The Bhopal gas catastrophe raised worldwide safety awareness and prompted the Indian government to implement stricter standards to guarantee the health and safety of workers. As a result, the state and federal governments enacted new environmental protection laws (i.e. Environmental (Protection) Act, 1986). In addition, the government made essential revisions to the existing factories (amendment) act of 1986, adding a new chapter IV A on hazardous procedures and harsh fines and imprisonments for violations.

The Factories Amendment Act,2014

On August 7, 2014, the Factories (Amendment) Bill, 2014 was introduced in Lok Sabha. It intends to alter the Factories Act of 1948. The Act’s goal is to guarantee proper safety measures while also promoting the health and wellbeing of factory workers. According to the Statement of Objects and Reasons, the amendments proposed in the Bill are based on changes in manufacturing practices and technologies, ratification of ILO conventions, judicial decisions, recommendations of various Committees, and decisions made at Factories Chief Inspectors Conferences. 

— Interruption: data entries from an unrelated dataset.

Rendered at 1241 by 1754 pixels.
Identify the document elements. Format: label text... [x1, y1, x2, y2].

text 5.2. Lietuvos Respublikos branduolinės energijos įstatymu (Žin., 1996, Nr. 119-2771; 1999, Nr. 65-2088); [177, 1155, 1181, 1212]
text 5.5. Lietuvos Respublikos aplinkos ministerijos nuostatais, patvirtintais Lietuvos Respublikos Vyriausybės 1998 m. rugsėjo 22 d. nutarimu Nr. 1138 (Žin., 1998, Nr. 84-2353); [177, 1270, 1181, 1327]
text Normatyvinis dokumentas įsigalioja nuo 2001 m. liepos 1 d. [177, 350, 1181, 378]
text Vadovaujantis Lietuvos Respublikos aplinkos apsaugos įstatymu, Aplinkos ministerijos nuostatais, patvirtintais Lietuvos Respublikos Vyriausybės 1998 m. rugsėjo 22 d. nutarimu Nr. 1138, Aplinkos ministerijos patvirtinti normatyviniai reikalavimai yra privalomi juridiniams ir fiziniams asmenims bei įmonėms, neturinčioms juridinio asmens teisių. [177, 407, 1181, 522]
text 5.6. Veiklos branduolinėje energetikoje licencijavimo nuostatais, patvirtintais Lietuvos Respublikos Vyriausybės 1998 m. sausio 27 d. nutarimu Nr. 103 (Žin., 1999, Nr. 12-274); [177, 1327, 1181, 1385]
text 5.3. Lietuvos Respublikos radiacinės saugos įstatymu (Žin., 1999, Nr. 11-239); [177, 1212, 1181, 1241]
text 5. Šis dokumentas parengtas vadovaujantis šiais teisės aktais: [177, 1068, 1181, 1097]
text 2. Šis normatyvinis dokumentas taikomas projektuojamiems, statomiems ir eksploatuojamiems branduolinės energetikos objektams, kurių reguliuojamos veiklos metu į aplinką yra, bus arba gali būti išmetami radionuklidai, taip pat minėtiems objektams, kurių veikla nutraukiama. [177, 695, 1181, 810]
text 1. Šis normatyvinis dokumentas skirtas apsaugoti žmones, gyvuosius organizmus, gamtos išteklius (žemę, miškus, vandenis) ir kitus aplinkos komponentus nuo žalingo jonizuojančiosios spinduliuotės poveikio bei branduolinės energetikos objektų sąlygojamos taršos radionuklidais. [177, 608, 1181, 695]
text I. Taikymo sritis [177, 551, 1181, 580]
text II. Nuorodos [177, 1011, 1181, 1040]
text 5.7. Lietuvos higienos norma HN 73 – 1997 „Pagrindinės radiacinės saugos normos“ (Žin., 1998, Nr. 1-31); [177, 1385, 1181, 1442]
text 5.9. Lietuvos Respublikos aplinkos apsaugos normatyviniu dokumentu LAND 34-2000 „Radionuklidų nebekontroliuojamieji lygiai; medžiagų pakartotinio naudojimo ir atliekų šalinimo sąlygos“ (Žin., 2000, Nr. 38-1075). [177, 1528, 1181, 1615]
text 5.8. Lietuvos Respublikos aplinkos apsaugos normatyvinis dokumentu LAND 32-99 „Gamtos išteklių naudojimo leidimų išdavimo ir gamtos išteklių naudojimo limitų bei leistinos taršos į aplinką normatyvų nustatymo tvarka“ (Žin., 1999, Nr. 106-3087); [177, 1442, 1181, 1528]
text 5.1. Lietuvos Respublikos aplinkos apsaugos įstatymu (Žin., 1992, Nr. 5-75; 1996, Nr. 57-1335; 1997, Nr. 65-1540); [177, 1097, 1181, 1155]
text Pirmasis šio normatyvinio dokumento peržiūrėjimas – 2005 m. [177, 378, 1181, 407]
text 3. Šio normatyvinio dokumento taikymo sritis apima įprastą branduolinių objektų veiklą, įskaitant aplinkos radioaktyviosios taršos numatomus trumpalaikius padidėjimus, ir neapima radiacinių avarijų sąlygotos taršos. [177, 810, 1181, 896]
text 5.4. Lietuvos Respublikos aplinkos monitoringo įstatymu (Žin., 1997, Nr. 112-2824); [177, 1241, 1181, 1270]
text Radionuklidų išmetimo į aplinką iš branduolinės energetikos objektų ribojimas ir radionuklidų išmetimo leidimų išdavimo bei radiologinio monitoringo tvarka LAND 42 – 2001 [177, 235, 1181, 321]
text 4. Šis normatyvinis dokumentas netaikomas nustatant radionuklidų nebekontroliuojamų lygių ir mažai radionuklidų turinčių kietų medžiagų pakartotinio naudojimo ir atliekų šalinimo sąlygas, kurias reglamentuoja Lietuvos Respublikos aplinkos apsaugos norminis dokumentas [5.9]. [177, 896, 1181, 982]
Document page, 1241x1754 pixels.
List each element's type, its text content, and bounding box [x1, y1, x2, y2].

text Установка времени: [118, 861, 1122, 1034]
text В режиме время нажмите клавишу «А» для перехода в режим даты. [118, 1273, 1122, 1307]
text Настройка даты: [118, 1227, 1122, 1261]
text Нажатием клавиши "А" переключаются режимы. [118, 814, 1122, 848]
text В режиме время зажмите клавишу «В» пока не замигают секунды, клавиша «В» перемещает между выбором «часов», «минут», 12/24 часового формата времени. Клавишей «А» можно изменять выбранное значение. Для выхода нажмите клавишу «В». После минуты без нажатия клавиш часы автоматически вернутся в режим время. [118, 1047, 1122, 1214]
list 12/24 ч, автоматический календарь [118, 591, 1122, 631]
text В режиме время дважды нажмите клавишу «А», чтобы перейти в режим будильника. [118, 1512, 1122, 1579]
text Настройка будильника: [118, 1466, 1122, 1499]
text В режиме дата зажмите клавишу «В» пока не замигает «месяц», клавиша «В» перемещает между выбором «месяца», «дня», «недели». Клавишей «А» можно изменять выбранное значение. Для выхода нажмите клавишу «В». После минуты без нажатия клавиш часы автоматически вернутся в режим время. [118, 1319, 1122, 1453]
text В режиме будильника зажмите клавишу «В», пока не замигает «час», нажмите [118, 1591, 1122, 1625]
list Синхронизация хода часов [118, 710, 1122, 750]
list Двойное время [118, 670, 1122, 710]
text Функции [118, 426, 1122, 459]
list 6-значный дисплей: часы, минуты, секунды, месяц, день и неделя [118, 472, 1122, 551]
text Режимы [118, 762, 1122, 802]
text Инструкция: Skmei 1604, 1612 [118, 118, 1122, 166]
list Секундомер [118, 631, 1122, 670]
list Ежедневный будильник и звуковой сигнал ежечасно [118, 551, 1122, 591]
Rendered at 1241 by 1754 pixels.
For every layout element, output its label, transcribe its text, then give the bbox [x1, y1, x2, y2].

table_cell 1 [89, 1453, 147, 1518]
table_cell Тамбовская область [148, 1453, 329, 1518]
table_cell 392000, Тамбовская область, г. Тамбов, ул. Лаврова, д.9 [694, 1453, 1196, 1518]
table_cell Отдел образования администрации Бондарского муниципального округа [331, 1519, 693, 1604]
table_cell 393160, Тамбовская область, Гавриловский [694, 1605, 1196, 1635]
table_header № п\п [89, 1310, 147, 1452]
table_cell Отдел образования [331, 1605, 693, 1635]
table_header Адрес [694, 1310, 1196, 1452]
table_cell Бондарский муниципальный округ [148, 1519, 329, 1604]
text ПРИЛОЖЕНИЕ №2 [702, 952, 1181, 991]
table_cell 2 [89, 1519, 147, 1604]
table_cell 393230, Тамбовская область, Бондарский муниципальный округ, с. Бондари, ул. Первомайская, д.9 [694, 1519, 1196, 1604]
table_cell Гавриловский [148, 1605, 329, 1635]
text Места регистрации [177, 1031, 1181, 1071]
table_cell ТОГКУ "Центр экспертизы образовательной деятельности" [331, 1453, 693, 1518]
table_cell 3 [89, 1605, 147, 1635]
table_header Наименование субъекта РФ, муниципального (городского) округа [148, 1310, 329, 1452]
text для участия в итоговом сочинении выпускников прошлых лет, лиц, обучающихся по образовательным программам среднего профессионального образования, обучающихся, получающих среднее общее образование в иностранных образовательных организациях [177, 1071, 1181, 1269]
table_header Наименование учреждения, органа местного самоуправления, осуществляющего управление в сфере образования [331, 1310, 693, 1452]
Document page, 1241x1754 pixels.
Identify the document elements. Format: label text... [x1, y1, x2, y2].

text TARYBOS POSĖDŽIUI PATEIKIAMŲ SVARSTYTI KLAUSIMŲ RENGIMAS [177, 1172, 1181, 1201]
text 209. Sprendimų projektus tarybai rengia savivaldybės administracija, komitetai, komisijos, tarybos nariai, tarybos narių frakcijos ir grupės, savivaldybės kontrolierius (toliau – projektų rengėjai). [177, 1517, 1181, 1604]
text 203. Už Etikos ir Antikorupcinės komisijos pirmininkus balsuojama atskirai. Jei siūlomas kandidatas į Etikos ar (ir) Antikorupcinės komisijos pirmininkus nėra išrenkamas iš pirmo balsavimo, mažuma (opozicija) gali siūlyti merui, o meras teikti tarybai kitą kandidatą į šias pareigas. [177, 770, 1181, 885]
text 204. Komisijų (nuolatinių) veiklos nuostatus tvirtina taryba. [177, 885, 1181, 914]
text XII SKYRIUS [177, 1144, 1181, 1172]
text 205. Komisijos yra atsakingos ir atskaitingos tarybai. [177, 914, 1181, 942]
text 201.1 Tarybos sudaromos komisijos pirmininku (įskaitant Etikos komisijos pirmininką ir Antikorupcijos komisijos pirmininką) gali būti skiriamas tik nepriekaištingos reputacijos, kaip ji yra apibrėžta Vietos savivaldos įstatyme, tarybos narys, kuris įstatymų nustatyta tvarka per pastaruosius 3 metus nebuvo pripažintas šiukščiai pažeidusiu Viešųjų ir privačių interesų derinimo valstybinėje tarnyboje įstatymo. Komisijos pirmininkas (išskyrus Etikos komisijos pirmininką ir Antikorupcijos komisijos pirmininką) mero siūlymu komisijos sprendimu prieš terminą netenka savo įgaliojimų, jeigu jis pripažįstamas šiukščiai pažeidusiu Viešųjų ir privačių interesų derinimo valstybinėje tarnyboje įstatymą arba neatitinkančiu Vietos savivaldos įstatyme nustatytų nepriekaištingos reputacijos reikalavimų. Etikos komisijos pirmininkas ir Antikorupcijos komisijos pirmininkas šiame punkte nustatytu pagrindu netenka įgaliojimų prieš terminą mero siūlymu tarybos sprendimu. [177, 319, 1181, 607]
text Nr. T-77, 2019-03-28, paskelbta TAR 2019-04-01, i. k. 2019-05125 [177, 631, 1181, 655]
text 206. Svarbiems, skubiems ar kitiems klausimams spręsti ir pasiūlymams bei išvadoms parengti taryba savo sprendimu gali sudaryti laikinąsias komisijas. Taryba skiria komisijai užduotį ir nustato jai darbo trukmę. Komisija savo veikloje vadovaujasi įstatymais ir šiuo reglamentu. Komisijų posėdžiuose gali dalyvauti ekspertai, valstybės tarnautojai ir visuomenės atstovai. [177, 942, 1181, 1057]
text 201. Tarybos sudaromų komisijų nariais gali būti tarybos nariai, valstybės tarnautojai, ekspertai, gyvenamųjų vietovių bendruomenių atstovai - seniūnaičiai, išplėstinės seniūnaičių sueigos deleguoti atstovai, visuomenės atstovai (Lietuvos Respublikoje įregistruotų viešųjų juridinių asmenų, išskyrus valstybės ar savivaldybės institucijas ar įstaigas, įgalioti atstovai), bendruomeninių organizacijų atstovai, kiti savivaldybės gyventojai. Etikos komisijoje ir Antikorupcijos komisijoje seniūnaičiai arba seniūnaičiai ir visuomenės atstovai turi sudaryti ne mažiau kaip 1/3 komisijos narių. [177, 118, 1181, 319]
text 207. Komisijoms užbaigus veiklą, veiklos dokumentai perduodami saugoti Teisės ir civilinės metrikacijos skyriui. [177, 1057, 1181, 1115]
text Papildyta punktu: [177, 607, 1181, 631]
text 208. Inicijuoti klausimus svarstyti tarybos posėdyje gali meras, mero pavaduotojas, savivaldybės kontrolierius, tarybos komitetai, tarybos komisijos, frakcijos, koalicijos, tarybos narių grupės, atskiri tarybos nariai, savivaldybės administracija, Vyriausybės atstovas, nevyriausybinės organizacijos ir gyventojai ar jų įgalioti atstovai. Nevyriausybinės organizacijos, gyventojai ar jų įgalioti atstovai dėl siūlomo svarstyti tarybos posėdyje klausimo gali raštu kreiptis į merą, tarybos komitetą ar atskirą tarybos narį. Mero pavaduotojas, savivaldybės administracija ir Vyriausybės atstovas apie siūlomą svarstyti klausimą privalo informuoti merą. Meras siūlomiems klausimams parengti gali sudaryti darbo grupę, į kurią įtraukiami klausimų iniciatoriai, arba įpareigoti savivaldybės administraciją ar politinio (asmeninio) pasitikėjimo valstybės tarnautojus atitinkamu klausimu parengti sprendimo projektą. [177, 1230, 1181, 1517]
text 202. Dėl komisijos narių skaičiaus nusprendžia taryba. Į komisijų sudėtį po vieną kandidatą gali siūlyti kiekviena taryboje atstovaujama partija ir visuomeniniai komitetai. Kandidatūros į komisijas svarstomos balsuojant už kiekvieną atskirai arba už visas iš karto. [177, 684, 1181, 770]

The Factories Amendment Act,2016

On August 10, 2016, the Minister for Labour and Employment, Mr. Bandaru Dattatreya, proposed the Factories (Amendment) Bill, 2016. The Factories Act of 1948 is amended by the Bill. The Act governs manufacturing workers’ safety, health, and well-being. The Bill modifies provisions concerning overtime hours of labor. The Act allows the state government to make regulations on a variety of issues, and the bill gives the national government the same authority. The Act empowers the state government to enact laws governing overtime hours of labor. However, the total number of hours of overtime for a quarter cannot exceed 50. This restriction is increased to 100 hours under the Bill. The federal government may also impose rules in this regard, among other modifications.


The Factories Act is crucial in the industrial sector since it provides a wide range of advantages to the factory and industry workers. It improved their working conditions, health, safety, and wellbeing. Workers are regarded as the backbone of our Indian economy, and the government made critical changes to improve their living circumstances. Furthermore, the Act made employees aware of different measures designed to protect their interests and compelled employers who act in bad faith to be aware of their legal obligations.